Check your understanding ::
1 – Return the lines of the International Women's Day post from "Since the UN" up to and including "like your own.", copied word for word.
2 – Supply the next part of the International Women's Day post, picking up right after its final sentence.

Selected passage ::
★ ★ ★ ★ ★

Since the UN declared March 8th International Women’s Day, the need to reassert the role played by women in society and history has spread gradually all over the world
If we think back on everything we’ve experienced over the last decade, the faces of numerous women who have made valuable contributions immediately flash before our eyes. Unfortunately, it’s impossible to summarise them all in one sole blog post, so we’ve decided to focus on 5 stories of women we should all remember.
Of different ages, creeds and origins, they all share one trait: their will to leave their mark on the world.
Are you ready to meet them?
Michelle Obama
Success is only meaningful and enjoyable if it feels like your own.
Michelle Obama is far more than the first Afro-American woman to reach the White House. This lawyer and writer transformed the role of president’s wife, and earned her own place in the public arena.
Michelle’s parents, of humble origins, were always clear about one thing: they wanted their children to enjoy the opportunities they themselves never had. And Michelle took that philosophy of effort on board from a young age. Intelligent, competitive and solution-oriented, she graduated as a lawyer from Princeton and Harvard.
She and Barack Obama met in the law firm she worked at in Chicago, though Michelle would later give a twist to her career to concentrate fully on politics and education.
Her speeches are a veritable source of inspiration, particularly for those groups that are victims of discrimination. It’s impossible to hear her without becoming infected with the optimism and ambition her words convey.
Her book Becoming, published in 2018, has been a major bestseller, as well as one of the most popular autobiographies of the decade.
We’ve already got it on our reading list!
Malala Yousafzai
One child, one teacher, one book, one pen can change the world.

★ ★ ★ ★ ★

Listed entries ::
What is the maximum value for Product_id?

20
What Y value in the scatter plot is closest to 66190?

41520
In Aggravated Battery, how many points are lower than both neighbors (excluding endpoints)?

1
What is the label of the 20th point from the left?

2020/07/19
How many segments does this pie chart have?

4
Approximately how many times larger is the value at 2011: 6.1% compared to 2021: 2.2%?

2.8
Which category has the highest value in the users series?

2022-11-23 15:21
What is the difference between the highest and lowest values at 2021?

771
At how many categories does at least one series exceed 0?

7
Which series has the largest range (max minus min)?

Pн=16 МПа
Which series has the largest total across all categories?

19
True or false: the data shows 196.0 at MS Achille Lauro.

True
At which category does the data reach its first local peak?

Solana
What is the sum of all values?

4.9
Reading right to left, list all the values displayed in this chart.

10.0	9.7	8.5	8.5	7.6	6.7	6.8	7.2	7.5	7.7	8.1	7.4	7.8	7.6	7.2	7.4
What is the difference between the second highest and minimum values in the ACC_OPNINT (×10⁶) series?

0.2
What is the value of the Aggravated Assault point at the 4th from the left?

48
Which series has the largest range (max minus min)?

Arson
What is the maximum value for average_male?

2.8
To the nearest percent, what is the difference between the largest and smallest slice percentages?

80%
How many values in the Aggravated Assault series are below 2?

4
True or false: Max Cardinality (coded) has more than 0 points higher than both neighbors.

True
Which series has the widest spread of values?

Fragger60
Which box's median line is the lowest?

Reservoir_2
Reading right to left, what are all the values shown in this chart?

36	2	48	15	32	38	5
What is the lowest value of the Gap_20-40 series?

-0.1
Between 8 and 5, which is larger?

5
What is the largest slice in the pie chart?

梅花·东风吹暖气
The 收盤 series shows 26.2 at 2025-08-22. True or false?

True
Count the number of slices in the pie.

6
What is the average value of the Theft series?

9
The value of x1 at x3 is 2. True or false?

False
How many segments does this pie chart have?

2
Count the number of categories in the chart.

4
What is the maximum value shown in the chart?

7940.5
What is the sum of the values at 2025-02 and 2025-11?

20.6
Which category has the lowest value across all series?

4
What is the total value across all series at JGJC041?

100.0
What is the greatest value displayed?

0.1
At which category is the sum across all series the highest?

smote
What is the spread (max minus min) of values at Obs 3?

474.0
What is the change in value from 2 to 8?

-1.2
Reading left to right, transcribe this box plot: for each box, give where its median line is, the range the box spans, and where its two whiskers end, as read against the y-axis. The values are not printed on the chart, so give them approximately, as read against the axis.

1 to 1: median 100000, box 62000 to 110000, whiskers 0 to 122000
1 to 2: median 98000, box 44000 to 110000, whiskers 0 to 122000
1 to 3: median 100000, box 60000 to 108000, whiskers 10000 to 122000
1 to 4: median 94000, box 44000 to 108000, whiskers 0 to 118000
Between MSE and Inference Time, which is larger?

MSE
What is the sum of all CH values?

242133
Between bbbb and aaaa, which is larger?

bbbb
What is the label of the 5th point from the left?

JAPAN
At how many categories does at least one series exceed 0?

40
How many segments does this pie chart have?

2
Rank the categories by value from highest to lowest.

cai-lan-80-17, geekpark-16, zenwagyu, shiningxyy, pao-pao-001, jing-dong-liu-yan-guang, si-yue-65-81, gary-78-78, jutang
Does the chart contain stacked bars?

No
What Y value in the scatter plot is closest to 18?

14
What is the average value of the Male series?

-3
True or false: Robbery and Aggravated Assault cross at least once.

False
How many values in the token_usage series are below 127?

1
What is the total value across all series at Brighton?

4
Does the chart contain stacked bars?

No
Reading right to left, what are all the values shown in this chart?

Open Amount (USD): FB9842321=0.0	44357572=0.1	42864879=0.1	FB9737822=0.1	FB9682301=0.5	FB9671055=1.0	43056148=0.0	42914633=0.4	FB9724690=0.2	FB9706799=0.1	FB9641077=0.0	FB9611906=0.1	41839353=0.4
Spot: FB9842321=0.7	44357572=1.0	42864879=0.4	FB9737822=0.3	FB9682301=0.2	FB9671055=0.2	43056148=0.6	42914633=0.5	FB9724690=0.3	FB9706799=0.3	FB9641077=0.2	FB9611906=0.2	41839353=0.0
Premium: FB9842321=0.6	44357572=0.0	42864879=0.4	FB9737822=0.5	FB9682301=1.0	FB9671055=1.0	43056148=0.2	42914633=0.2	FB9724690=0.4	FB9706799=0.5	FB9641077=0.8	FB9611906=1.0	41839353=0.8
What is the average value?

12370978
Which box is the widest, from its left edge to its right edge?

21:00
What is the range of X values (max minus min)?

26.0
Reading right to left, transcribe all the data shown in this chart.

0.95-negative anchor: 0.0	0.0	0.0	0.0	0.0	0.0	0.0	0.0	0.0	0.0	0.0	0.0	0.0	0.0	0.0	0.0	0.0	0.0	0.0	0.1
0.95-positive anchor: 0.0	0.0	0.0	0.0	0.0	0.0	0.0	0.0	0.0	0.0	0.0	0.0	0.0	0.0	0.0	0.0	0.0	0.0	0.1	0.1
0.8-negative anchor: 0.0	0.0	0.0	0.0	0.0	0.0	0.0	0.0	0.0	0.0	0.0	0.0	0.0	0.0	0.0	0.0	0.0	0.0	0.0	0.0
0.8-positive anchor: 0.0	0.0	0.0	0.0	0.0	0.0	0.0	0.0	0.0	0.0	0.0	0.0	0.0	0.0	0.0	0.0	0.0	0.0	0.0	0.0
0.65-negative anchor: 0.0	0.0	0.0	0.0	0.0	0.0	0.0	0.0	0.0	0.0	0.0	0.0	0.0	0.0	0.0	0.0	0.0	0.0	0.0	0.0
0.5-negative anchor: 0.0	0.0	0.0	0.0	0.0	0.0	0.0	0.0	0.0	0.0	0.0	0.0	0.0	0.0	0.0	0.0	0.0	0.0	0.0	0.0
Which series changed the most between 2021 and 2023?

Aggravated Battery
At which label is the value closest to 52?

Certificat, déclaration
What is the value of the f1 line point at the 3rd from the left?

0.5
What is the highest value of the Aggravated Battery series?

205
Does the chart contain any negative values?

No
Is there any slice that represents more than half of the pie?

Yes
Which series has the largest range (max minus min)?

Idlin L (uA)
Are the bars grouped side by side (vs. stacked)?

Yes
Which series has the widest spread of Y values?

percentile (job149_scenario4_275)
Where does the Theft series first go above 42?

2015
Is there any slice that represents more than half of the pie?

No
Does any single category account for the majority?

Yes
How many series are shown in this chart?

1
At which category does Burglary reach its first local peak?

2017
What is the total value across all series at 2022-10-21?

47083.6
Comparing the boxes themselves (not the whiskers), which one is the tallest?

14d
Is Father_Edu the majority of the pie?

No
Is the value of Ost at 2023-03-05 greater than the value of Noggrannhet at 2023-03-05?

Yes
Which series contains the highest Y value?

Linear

★ ★ ★ ★ ★

Response list ::
1 –
Since the UN declared March 8th International Women’s Day, the need to reassert the role played by women in society and history has spread gradually all over the world
If we think back on everything we’ve experienced over the last decade, the faces of numerous women who have made valuable contributions immediately flash before our eyes. Unfortunately, it’s impossible to summarise them all in one sole blog post, so we’ve decided to focus on 5 stories of women we should all remember.
Of different ages, creeds and origins, they all share one trait: their will to leave their mark on the world.
Are you ready to meet them?
Michelle Obama
Success is only meaningful and enjoyable if it feels like your own.

2 –
When the Taliban took control of Swat Valley in 2008, the life Malala had previously known changed forever. In addition to rules banning her from wearing coloured clothes or going to concerts, education for girls was also prohibited.
Malala, who loved school, decided to protest against this injustice. In collaboration with a BBC journalist, she began to write a blog to let the world know what was happening.
Her face ended up becoming public and represented a threat to the Taliban. In 2008, an armed man assaulted the school bus Malala was travelling on and shot her on the left side of her head. She almost lost her life in the attack.
Following a long period of recovery, Malala moved with her family to the United Kingdom. Together with her father she created the Malala Fund, a charity organisation that fights for all girls in the world to be able to go to school.
In 2014, Malala was awarded the Nobel Peace Prize for her work as a human rights and women’s education activist. She is the youngest person ever to have received this prestigious distinction.
And the fact is that it’s never too soon to fight for what you consider unjust.
If you’d like to know more about the Malala Fund project, visit the official website. https://malala.org/
Alexandria Ocasio-Cortez
Supposedly, women like me aren’t supposed to run for public office.
A millennial woman, of Puerto Rican origin, raised in the Bronx, who succeeded in becoming the youngest democratic congresswoman in the history of the United States, Alexandria Ocasio-Cortez was born to break moulds.
From her father’s death due to cancer in 2009, Alexandria was forced to juggle wildly to be able to study while working to keep her family from bankruptcy.
She was already very politically active as an Economics and International Relations student: she worked as an assistant for Ted Kennedy and led the Alianza Latina movement that fought student debt and inequalities.
Following the defeat of Brie Sanders to Clinton, the democratic party was crying out for change. Trump’s victory in 2016 was the final push that led her to run for the New York primaries.
Her candidacy was based on a budget 18 times lower than her opponent, Crowley’s, a very studied campaign design and an unsurpassable management of the social media.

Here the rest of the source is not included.